Mientras Petros encargaba una docena de ostras para él y algunos cangrejos para Ethel, ésta estuvo contemplando a la camarera. La mujer estaba en la treintena, limpia, pulida, respetable; parecía lo que era realmente, un ama de casa del Medio Oeste, ahora, por alguna razón, sola. No había nada de coquetería ni de artificio en su manera de dirigirse a Petros. La diversión sexual, adivinó Ethel, era simplemente uno de los problemas prácticos que la mujer había tenido que resolver por sí misma.

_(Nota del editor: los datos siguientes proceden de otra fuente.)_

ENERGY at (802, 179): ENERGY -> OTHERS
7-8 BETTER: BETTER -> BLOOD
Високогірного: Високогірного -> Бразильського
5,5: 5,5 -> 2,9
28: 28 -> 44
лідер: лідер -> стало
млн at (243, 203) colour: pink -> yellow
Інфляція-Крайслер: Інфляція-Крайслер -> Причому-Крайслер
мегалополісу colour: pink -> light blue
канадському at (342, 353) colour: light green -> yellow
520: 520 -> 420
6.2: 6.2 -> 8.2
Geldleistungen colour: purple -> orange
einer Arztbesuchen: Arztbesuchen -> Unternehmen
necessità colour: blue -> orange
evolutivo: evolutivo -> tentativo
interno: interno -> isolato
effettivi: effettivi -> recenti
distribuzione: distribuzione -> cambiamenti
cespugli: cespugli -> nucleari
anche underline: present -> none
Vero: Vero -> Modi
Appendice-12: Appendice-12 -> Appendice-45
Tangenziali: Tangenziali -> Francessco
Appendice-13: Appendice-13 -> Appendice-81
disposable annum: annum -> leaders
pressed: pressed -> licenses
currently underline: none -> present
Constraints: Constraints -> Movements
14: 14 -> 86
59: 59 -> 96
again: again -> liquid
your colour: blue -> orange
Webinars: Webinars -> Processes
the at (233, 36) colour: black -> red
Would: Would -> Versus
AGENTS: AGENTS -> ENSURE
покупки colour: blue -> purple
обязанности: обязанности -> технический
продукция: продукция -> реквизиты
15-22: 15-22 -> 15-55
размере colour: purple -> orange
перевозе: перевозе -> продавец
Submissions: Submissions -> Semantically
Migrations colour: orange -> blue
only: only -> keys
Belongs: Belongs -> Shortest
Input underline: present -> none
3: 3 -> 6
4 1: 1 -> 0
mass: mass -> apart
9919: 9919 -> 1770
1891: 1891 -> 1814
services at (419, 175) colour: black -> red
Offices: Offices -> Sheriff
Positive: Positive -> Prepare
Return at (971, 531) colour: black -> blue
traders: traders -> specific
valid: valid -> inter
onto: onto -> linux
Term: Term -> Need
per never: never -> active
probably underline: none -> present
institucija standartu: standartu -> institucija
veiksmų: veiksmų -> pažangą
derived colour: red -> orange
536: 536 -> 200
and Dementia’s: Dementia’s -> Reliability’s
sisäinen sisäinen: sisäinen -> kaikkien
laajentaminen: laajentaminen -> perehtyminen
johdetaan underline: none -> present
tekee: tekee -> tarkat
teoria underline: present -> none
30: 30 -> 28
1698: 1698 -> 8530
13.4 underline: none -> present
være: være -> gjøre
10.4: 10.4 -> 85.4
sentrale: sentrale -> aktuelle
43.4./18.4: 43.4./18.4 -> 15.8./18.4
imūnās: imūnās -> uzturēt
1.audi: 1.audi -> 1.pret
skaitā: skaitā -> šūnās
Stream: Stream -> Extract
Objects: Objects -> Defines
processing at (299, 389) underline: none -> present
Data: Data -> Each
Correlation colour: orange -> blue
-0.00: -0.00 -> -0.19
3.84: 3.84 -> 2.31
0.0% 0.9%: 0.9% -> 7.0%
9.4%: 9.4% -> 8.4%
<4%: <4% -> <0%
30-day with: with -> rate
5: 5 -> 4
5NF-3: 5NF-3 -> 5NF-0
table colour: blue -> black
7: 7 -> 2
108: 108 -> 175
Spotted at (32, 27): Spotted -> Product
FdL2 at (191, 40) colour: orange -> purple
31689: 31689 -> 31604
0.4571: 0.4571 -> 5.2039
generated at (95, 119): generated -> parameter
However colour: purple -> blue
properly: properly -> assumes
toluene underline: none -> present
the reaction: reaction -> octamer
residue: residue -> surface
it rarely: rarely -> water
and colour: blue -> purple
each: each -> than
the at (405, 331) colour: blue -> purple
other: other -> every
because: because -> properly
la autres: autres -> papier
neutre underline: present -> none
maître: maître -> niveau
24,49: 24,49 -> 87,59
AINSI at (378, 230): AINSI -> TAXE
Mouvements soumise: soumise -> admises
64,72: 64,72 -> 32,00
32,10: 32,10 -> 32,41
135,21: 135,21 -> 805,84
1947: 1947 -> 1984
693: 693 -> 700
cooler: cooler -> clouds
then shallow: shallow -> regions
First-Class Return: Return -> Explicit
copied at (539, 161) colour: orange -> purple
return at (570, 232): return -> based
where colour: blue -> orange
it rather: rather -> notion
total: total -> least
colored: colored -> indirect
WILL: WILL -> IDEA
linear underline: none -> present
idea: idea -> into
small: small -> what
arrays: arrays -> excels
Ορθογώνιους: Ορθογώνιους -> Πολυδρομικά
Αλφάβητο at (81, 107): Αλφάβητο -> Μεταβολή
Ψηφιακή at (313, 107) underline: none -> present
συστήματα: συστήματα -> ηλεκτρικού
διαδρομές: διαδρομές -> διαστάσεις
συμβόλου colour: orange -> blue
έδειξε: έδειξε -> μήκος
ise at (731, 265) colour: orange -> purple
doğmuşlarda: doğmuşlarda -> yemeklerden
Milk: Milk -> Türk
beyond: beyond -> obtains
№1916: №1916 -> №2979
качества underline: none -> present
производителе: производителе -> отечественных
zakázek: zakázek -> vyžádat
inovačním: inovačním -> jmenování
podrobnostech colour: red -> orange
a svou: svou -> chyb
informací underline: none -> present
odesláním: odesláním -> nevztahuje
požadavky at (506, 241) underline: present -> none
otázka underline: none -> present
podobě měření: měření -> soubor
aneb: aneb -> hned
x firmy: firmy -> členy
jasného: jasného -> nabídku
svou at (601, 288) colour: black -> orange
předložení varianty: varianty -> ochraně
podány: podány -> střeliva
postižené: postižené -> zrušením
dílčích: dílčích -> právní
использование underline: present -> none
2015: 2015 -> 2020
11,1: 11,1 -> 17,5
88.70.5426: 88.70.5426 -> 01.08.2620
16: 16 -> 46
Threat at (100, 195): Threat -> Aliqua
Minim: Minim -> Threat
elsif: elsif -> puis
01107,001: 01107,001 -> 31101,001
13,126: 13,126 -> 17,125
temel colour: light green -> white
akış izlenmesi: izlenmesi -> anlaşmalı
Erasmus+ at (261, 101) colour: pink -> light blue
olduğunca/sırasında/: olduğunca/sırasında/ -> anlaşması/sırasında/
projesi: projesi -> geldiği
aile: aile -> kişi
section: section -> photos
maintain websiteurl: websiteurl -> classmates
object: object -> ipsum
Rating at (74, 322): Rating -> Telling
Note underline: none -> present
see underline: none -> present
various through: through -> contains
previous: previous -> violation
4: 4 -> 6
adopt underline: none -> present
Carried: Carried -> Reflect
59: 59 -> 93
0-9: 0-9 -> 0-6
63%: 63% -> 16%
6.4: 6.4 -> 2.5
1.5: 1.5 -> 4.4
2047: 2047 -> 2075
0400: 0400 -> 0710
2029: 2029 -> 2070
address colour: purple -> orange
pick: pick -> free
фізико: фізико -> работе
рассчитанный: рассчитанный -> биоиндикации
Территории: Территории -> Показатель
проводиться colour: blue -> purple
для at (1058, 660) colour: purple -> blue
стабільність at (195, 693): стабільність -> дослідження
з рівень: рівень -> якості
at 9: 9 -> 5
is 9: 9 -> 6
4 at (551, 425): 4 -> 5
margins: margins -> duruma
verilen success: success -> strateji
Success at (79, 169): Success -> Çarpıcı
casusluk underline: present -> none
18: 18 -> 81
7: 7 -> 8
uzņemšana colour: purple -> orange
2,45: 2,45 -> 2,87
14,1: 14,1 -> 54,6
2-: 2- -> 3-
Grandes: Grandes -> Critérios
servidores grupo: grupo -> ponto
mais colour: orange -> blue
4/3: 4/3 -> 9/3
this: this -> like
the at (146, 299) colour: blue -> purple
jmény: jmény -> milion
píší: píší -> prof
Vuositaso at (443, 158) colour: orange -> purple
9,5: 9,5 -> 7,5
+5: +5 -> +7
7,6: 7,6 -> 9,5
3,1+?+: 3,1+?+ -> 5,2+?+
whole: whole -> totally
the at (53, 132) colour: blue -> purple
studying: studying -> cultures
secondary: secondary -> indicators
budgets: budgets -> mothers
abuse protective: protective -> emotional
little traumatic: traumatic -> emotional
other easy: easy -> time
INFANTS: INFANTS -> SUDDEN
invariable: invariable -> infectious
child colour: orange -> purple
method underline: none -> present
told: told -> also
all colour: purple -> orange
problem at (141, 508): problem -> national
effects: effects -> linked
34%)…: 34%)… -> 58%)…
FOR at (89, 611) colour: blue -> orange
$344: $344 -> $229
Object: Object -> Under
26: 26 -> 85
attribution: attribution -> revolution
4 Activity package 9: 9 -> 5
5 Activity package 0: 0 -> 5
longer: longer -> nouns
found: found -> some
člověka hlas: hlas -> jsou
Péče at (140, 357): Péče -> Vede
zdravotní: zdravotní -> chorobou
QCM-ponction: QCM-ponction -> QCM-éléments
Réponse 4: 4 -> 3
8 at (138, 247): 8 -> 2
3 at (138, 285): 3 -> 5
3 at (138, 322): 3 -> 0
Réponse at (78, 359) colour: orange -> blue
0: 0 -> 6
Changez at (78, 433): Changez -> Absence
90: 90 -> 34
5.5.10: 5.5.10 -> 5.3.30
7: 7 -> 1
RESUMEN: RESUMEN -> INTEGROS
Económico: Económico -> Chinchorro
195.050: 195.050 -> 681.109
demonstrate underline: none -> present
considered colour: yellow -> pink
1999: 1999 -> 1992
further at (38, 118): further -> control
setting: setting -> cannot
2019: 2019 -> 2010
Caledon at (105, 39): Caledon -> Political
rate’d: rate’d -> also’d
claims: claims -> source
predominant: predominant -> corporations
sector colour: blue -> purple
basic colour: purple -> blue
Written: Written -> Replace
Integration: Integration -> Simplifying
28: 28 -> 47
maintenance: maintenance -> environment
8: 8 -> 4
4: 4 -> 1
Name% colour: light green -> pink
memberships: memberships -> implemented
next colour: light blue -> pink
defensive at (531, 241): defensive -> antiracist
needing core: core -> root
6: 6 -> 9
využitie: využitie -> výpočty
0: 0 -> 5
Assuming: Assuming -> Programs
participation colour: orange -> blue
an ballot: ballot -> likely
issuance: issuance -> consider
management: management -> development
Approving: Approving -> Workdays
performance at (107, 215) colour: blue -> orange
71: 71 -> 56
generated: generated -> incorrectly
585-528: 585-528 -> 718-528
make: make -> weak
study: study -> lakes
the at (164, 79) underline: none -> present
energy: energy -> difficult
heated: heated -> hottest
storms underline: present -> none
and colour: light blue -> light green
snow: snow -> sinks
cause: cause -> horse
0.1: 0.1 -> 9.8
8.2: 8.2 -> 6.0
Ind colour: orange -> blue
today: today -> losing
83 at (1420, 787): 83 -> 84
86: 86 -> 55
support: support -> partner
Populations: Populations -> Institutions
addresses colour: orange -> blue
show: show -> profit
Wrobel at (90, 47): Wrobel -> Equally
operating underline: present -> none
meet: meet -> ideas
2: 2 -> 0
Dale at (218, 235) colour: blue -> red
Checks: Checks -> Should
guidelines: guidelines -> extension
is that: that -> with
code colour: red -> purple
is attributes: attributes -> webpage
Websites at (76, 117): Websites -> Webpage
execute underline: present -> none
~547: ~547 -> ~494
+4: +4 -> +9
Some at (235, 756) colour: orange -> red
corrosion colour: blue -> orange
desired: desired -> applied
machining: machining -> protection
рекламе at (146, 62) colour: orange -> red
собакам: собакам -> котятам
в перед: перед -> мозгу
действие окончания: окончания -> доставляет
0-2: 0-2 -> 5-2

Petros observaba a Ethel para comprobar cómo había recibido la información íntima que acababa de darle.

– Me gusta -dijo Ethel-. Estoy contenta de que vayas con ella.

– No voy con ella -replicó Petros-. Eso fue durante el pasado invierno cuando llovía todos los días… ¿recuerdas esas dos semanas?

Ethel miró el rostro de Petros; era todo empuje. La nariz le partía la cara en dos. La línea del cabello era baja, su cara expresaba acción, no contemplación. Petros no era un hombre reflexivo.

– ¿Con quién sales ahora? -dijo Ethel.

– Contigo -respondió Petros-, salgo contigo.

– Amigo, yo estoy embarazada -dijo Ethel-. Soy una mujer casada, estoy embarazada y voy a dejar mi empleo al final de esta semana.

– ¿Estás embarazada? ¿Desde cuándo?

– ¿Qué es lo que quieres saber, el día y la hora?

– ¿Quién es el padre?

– Teddy. ¿Quién crees que puede serlo?

– Yo creo que eso sucedió mientras te fuiste a ver mundo. Lo viste, ya lo creo. Pero no pareces diferente.

– Todavía no se nota cuando estoy vestida.

Petros la miró allí donde sus pechos llenaban el vestido.

– Tienen el mismo aspecto, un aspecto excelente.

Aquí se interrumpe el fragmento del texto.